-------- Recorded data
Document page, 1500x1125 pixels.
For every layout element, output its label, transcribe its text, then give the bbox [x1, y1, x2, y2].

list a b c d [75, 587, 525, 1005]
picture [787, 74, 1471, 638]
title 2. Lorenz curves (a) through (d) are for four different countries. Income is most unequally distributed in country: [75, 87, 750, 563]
----------------
-------- Recorded data
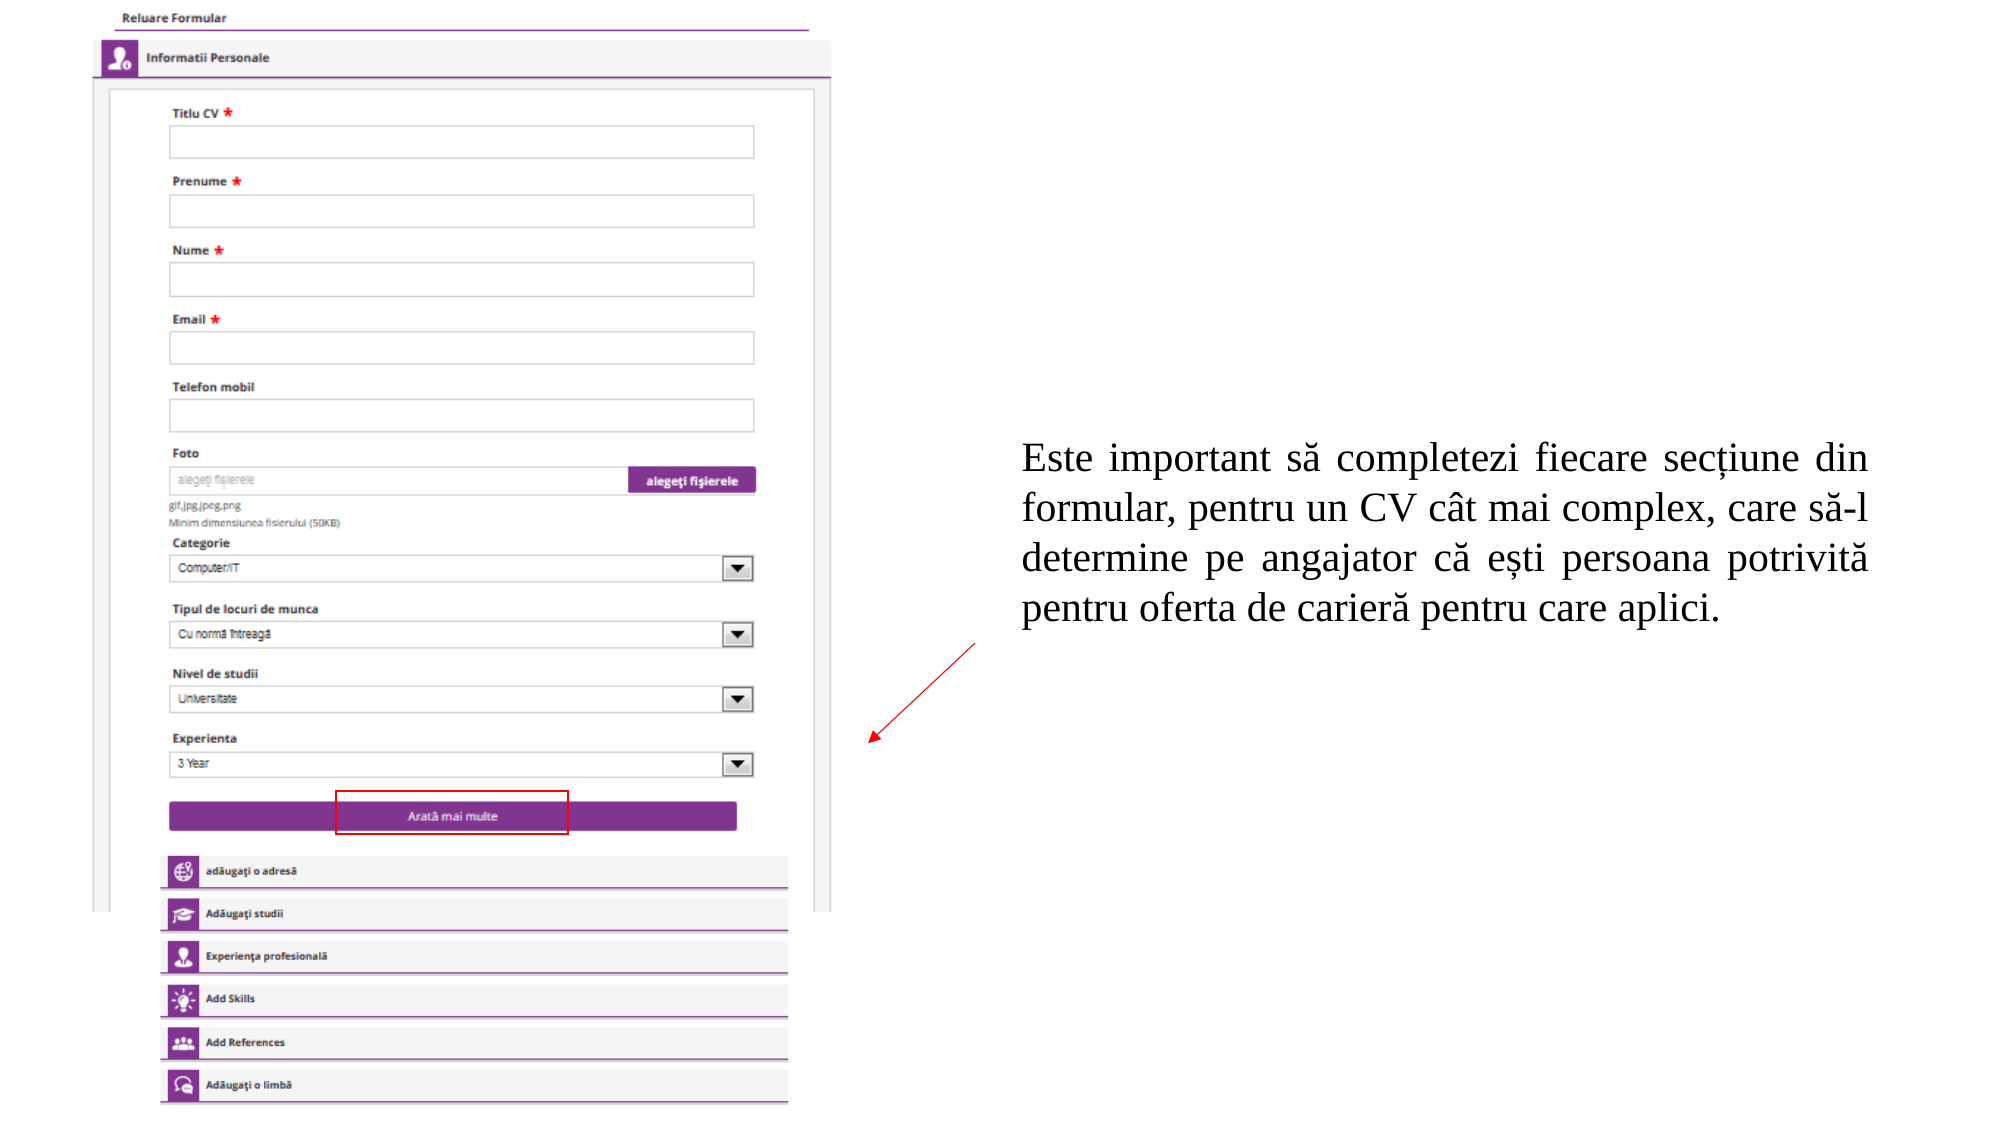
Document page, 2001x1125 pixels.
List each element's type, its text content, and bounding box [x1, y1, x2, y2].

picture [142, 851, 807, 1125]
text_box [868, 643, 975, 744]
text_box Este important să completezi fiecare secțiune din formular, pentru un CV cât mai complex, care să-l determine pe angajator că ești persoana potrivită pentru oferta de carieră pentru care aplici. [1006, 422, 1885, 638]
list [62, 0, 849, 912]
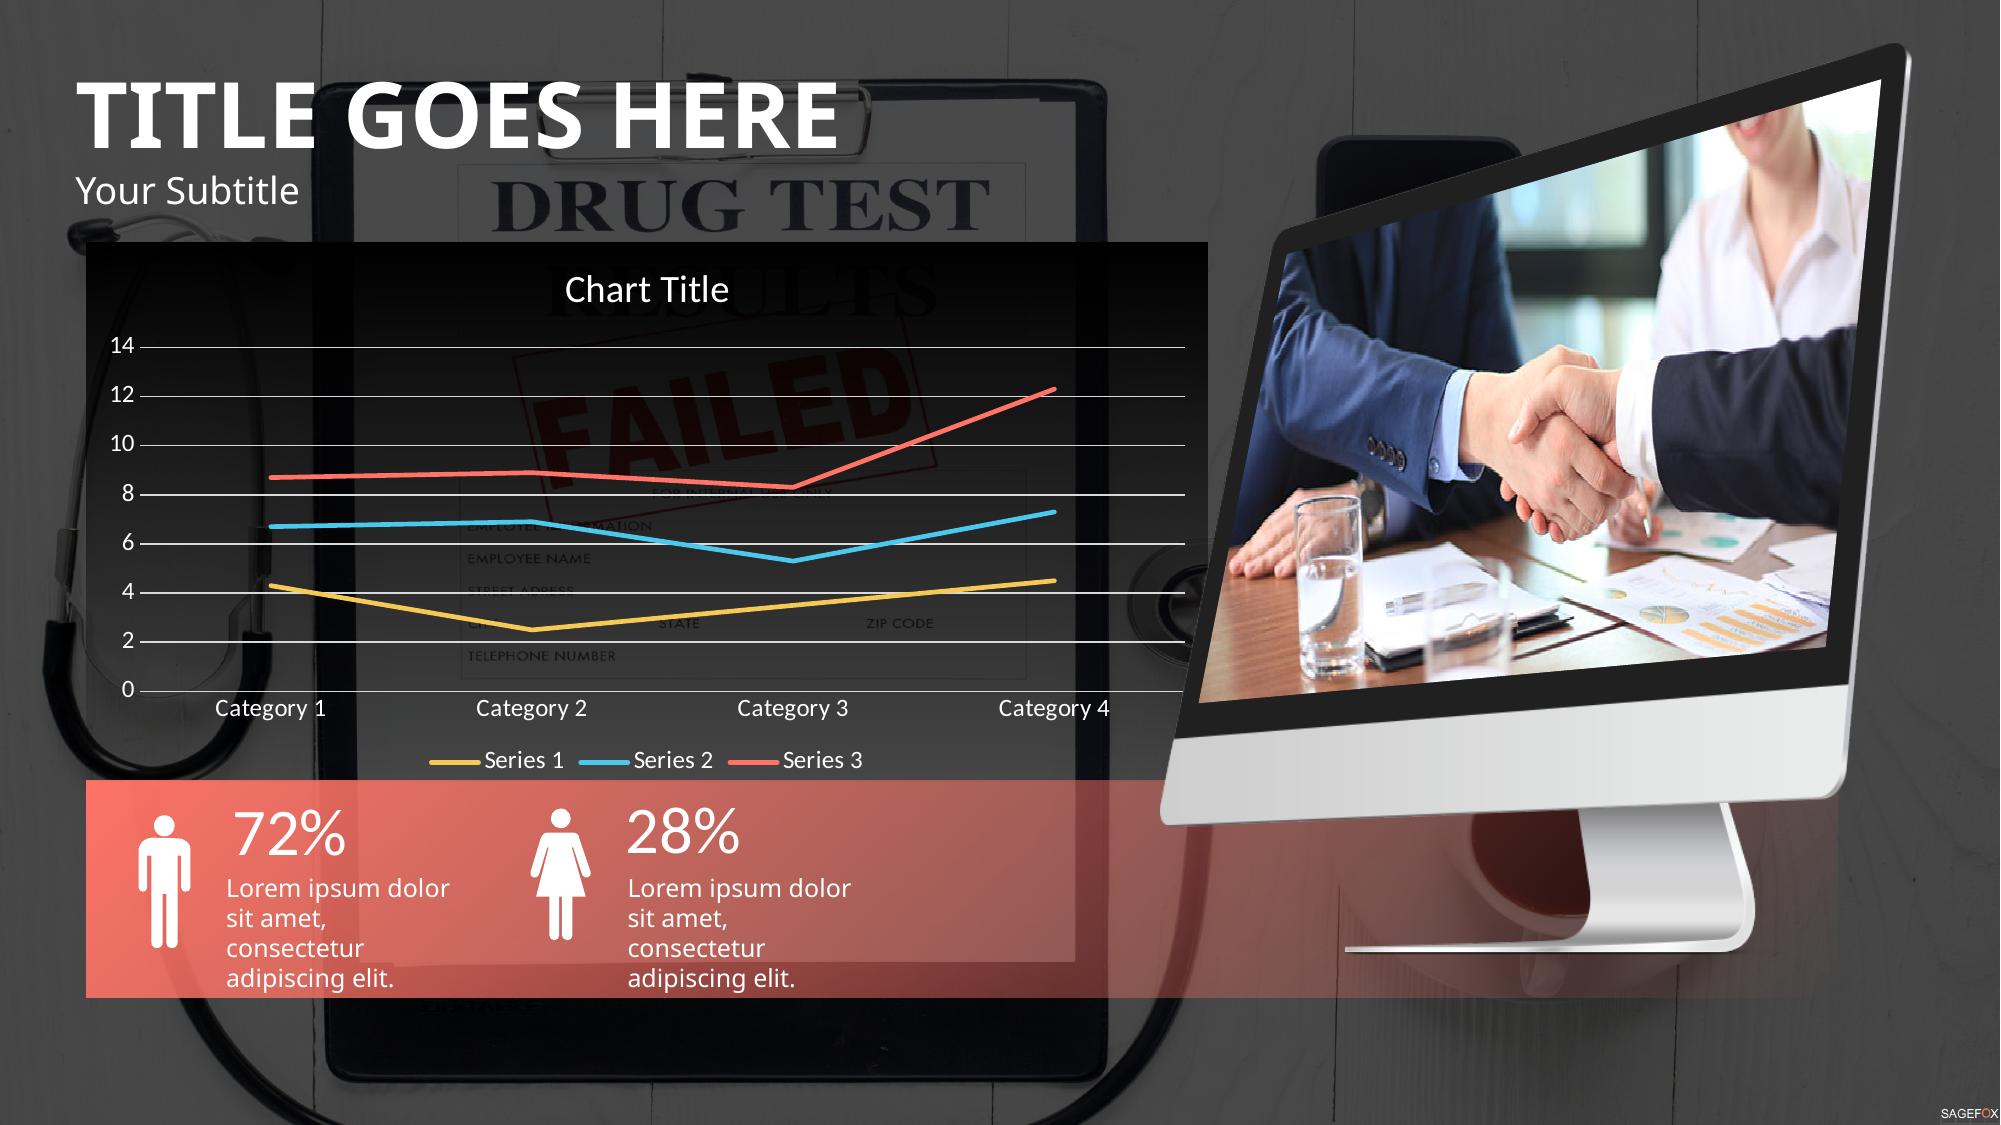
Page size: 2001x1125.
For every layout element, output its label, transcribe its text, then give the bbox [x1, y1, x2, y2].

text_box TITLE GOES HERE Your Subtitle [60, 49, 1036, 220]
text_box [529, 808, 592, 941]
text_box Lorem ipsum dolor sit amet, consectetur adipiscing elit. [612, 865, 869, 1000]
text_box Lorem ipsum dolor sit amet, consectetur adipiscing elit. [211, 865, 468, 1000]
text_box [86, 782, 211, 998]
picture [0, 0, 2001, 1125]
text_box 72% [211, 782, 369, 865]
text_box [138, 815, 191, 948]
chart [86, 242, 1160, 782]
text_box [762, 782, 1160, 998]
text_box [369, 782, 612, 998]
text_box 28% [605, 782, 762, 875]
----------------
The answer must consist of every line from the data that holds the string "pixels".

Document page, 1500x1125 pixels.
Document page, 2001x1125 pixels.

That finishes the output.